Court Opinion

ID: 5935849
Source: CourtListenerOpinion
Date Created: 2022-01-13 05:26:20.350651+00
Date Added: 2024-06-11T08:47:00.183152
License: Public Domain

Judgment of the Supreme Court, New York County (Rena Uviller, J., at hearing; Walter Schackman, J., at jury trial), rendered June 26, 1989, convicting defendant of criminal sale of a controlled substance in the third degree (Penal Law § 220.39 [1]), and sentencing him, as a second felony offender, to an indeterminate term of imprisonment of from 5 to 10 years, affirmed.
Viewing the evidence in a light most favorable to the People (People v Contes, 60 NY2d 620), we conclude that it was legally sufficient to support defendant’s conviction for the sale of heroin to an undercover police officer on a theory of accomplice liability. While the heroin was purchased directly from the co-defendant, defendant remained a short distance away, continually looking around, and received the proceeds of the drug sale. The evidence supports the jury’s conclusion that defendant acted with the co-defendant in furtherance of the transaction (People v Payne, 135 AD2d 746, lv denied 71 NY2d 900).

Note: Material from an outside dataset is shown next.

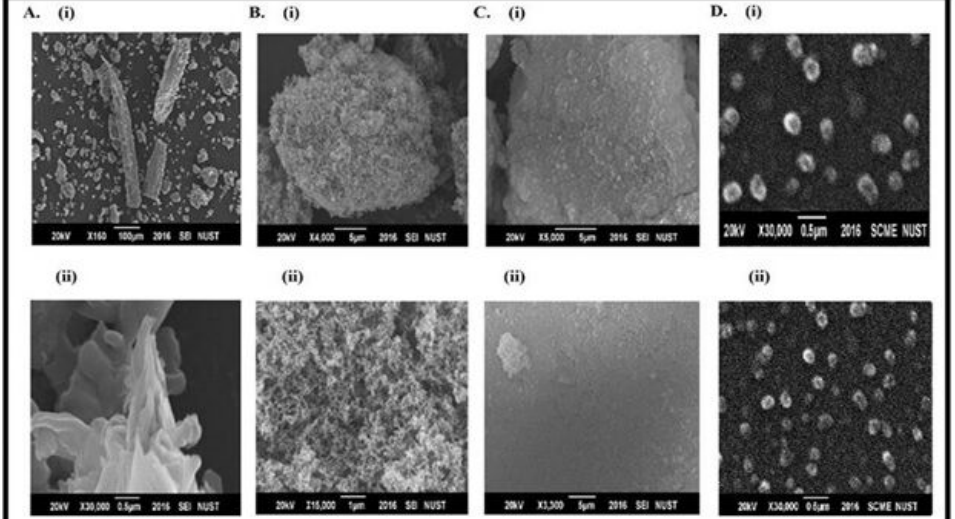
Figure 6. Scanning electron micrographs of ( A ) Pure drug, ( B ) Blank carrier, ( C ) Finasteride loaded S-SNEDDS powder and ( D ) Regenerated liquid nanoemulsion, whereas ( i ) and ( ii ) show respective SEM images at different magnifications.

*449We are not willing, as the dissent seems prepared to do, to suspend our judgment and assume that defendant was innocently standing around exchanging pleasantries with co-defendant Soto while Soto sold drugs and passed the proceeds to defendant, as the dissent surmises, to discharge an antecedent debt. Given the high probability of arrest for engaging in his chosen enterprise, we seriously doubt that defendant would act in such a manner as to make his involvement in the transactions overt. We note that a conclusion by the jurors that defendant acted as a lookout was sufficient to sustain his conviction (People v Armstrong, 160 AD2d 206, 207). Although the evidence does not indicate that defendant was seen in possession of the contraband, we find his possession of the buy money, under the circumstances of this case, to be sufficient to support the verdict. As the Court of Appeals observed in People v Dordal (55 NY2d 954, 956): "That competing inferences could be drawn from the evidence does not defeat the People’s prima facie case (see People v Barnes, 50 NY2d 375, 381; People v Gerard, 50 NY2d 392, 397).” Concur—Asch, Smith and Rubin, JJ.